Most of the time my first impression of a literary magazine comes from its Web site. In fact, when I check out a new lit mag via Duotrope, if I don't like their site, I don't bother visiting again. I thought I'd write about what I think are the five best and why. I'm not judging content--just look. Here they are in alphabetical order:
Normally I don't go for all white sites, but what I like about Canteen is their logo and buttons. The shade of blue they used is beautiful, and the site avoids clutter and is easily navigable. Arguably the most important page--the issues page--has big pictures of their covers as well as details about each to the immediate left. If you haven't read the magazine, I highly suggest it. Aside from good writing, the mag is one of the better looking journals.
Fuzzco did an excellent job on the Dark Sky Magazine site. I love it. I enjoy the bright colors--red, blue, and yellow--and that each column contains the corresponding colors. I like order, so the design satisfies me in that respect. Also, DS keeps it simple, and I appreciate that, because if I feel overwhelmed with the amount of options a site offers, I usually click out of it as soon as I can. When you hover your cursor over a heading such as Books, it fades a little, while hovering over, say, a blog post title blackens it--both are sensible effects.
Hobart's had the same design for a few years now, but I believe the if-it-ain't-broke adage applies here. The frontpage is cool because when you hover over the various vehicles they light up and the text beneath them turns yellow. As for the Web issues site, I like the off-color white they use as well as the surrounding blue, which, to me, looks threaded. I dig their fonts and the accompanying photos. And again, a trend with the sites I like--a simple interface with only a few links.
Of these sites, [out of nothing] capitalizes on the medium the most. Their homepage may not be much to look at, but their issues certainly are. Each is a custom design. My favorite is Issue #4, which features several gifs that change slots every time you leave the page. After clicking on a box, hover over the contributor's name and/or the title of their piece to produce various results.

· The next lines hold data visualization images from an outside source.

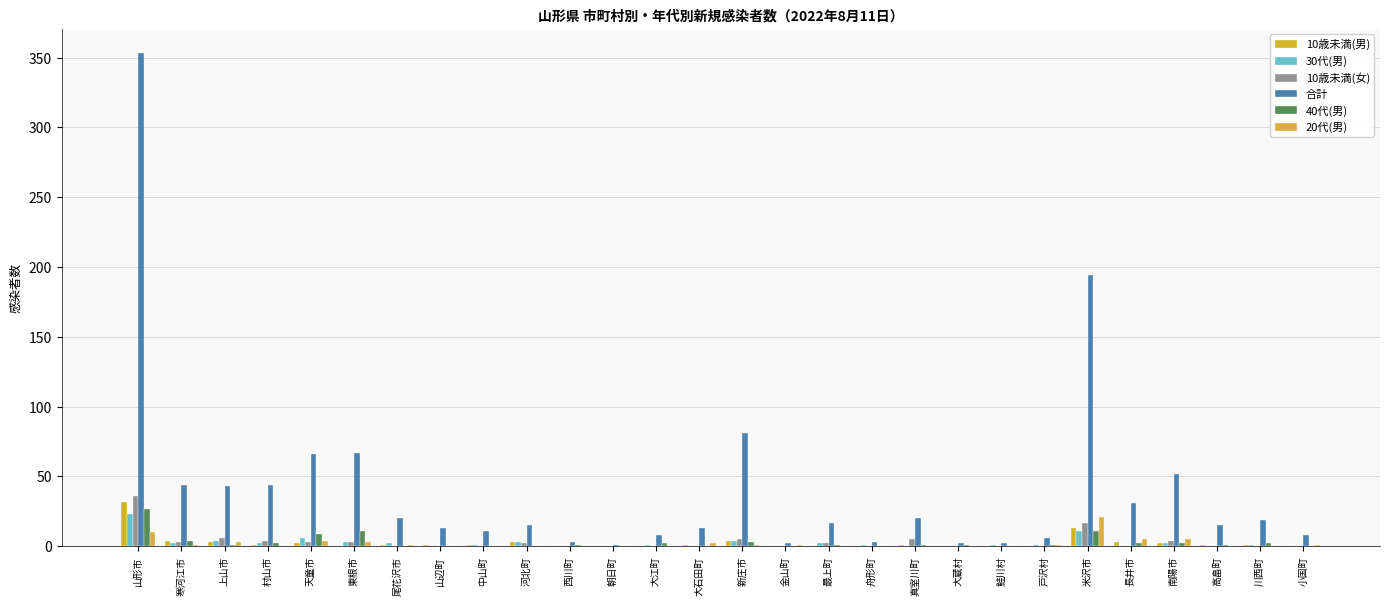

Reading left to right, what are all the values shown in this chart?

10歳未満(男): 32	4	3	1	2	0	1	1	1	3	0	0	0	1	4	0	0	0	1	0	0	0	13	3	2	1	1	0
30代(男): 23	2	4	2	6	3	2	0	1	3	0	0	1	0	4	0	2	1	0	0	1	1	11	0	2	0	1	0
10歳未満(女): 36	3	6	4	3	3	0	0	0	2	0	0	0	0	5	0	2	0	5	0	0	0	17	0	4	0	0	0
合計: 353	44	43	44	66	67	20	13	11	15	3	1	8	13	81	2	17	3	20	2	2	6	194	31	52	15	19	8
40代(男): 27	4	1	2	9	11	0	0	0	0	1	0	2	0	3	0	1	0	1	1	0	1	11	2	2	1	2	0
20代(男): 10	1	3	0	4	3	1	0	0	0	0	0	0	2	1	1	0	0	0	0	0	1	21	5	5	0	0	1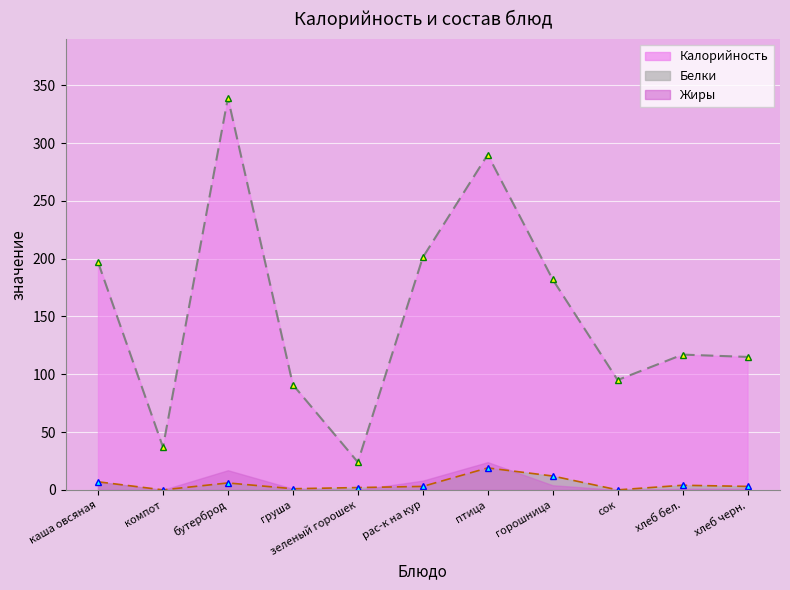

What is the value of the Белки point at the 3rd from the left?

6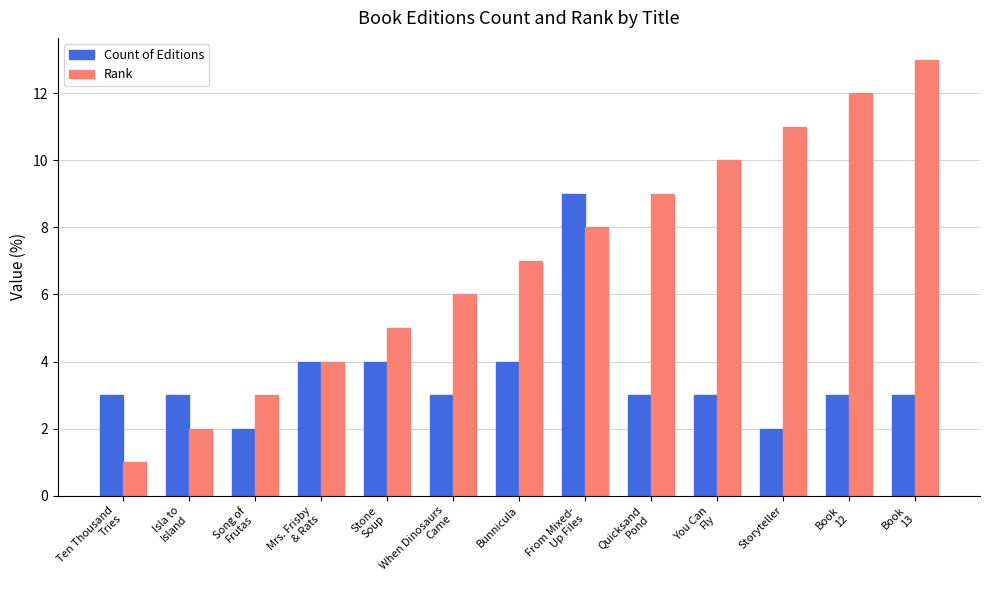

Which series has the largest range (max minus min)?

Rank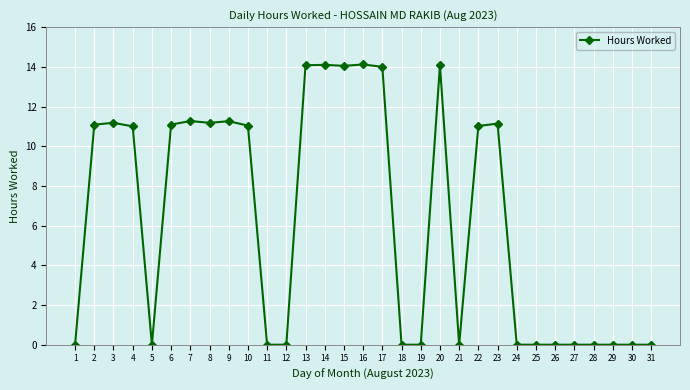

Where does the data first go above 11?

2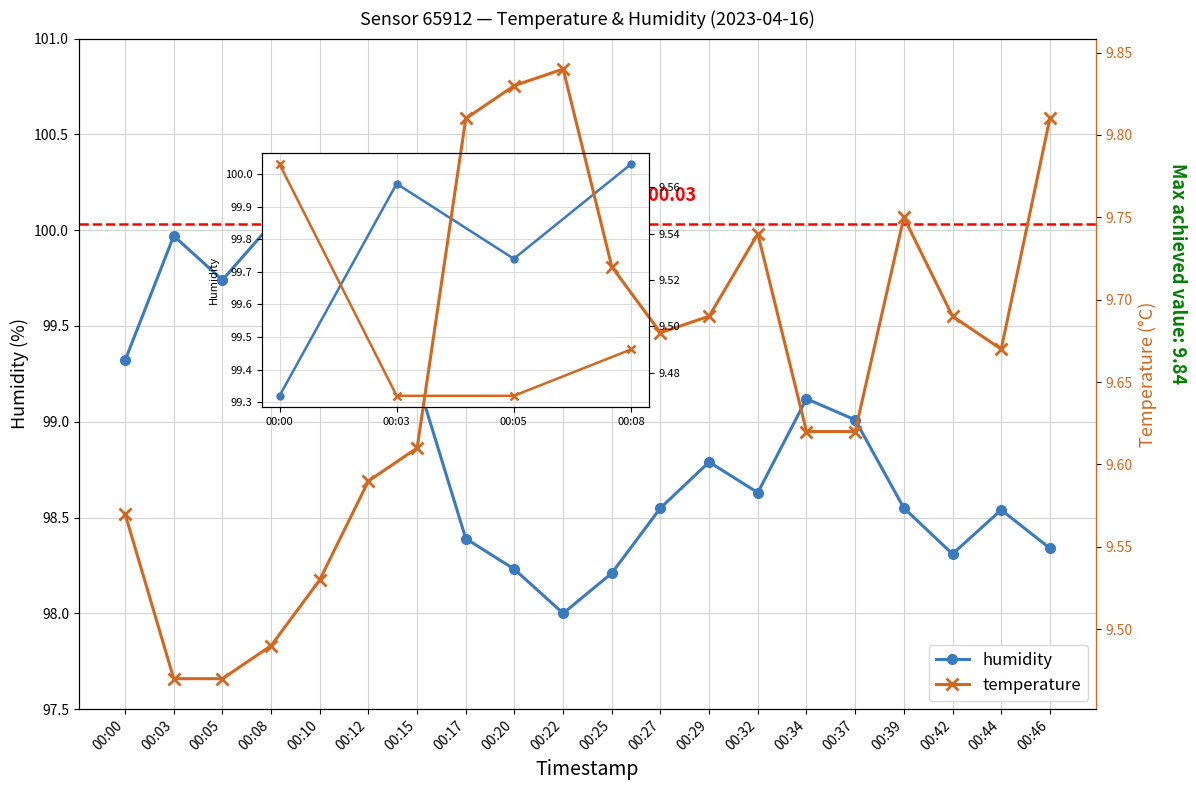

What is the difference between the second highest and second lowest values in the humidity series?

1.8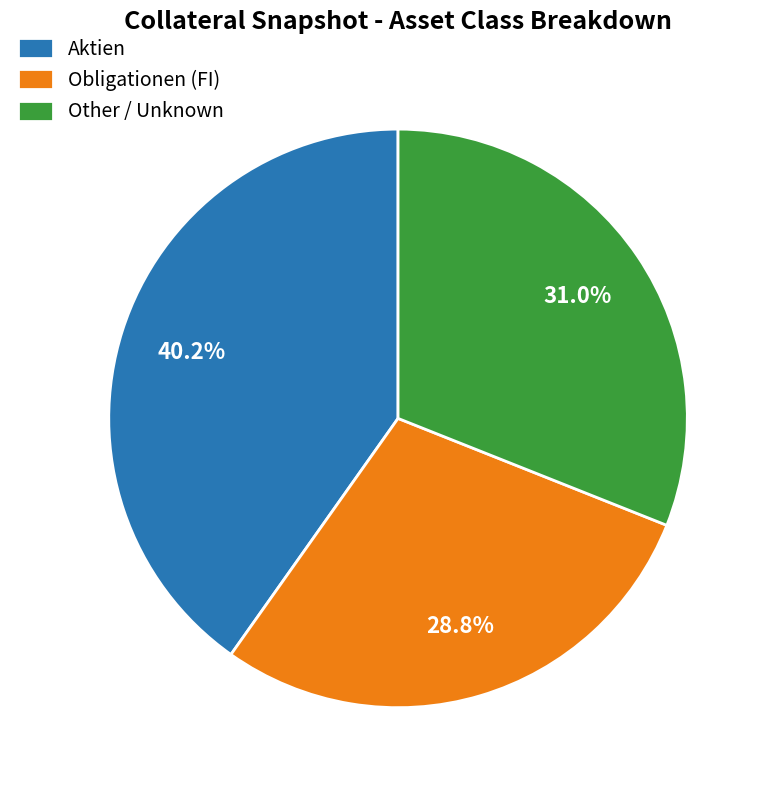

Which slice is the largest?

Aktien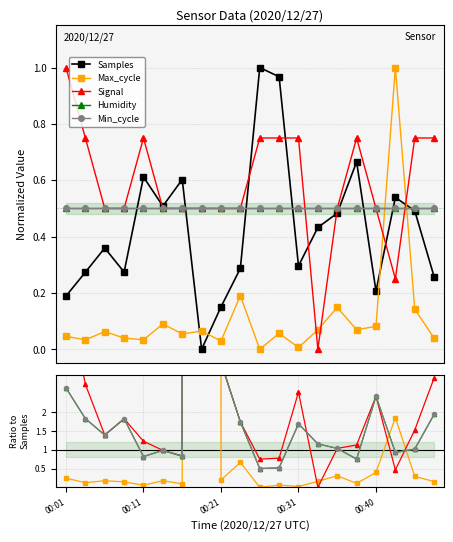

What is the spread (max minus min) of values at 14?

0.7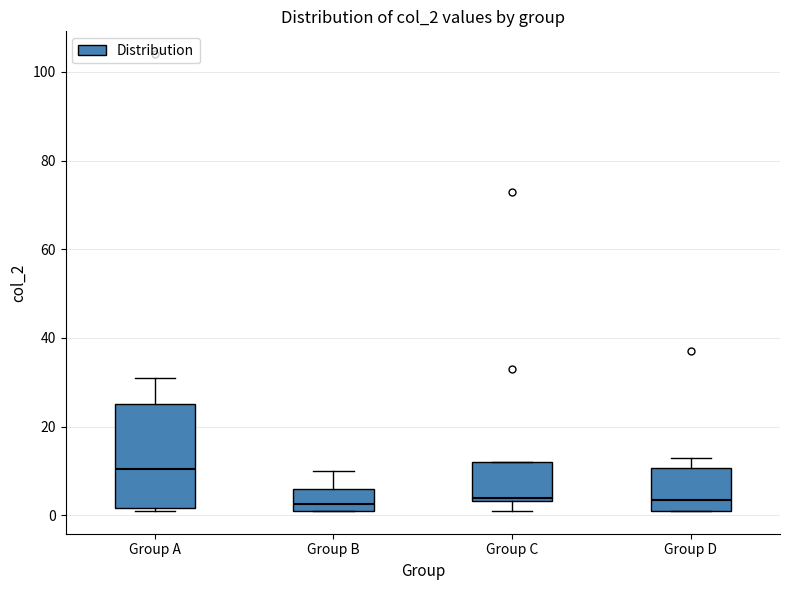

Reading left to right, read every box against the y-axis: the position of its median line, the range the box covers, and the ends of its whiskers. The values are not printed on the chart, so give them approximately, as read against the axis.

Group A: median 10, box 2 to 26, whiskers 2 (just below the box's lower edge) to 32
Group B: median 2 (just above the box's lower edge), box 2 to 6, whiskers 2 to 10
Group C: median 4 (just above the box's lower edge), box 4 to 12, whiskers 2 to 12
Group D: median 4, box 2 to 10, whiskers 2 to 14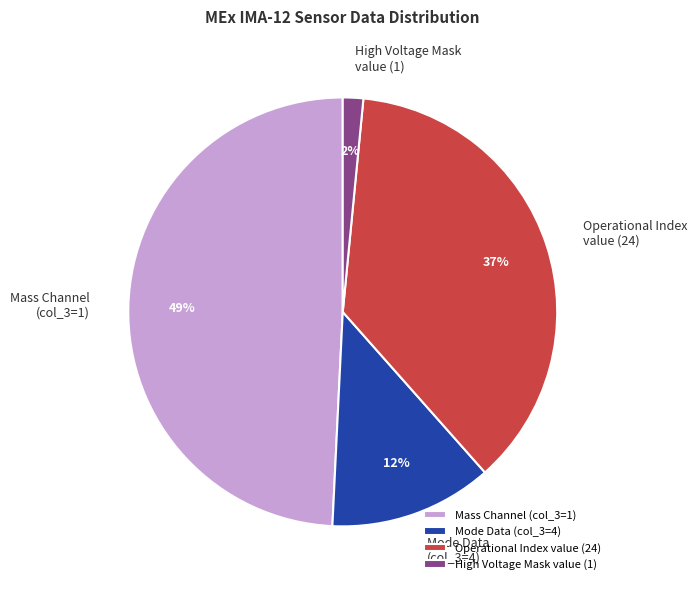

How many slices are in this pie chart?

4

Designed by Jordan Rome, the site of Storyscape is nice for several reasons. First, I like how the left side of the page is static and the right is dynamic. In other words, no matter what you click, the left, top, and bottom of the homepage always stay the same. Second, everything's easy to read. Third, I also like that they use "Truth," "Untruth," and "We Don't Know and They Won't Tell Us" to differentiate between material. Thankfully, however, they didn't use the synonym or substitution method of labeling for the links at the top.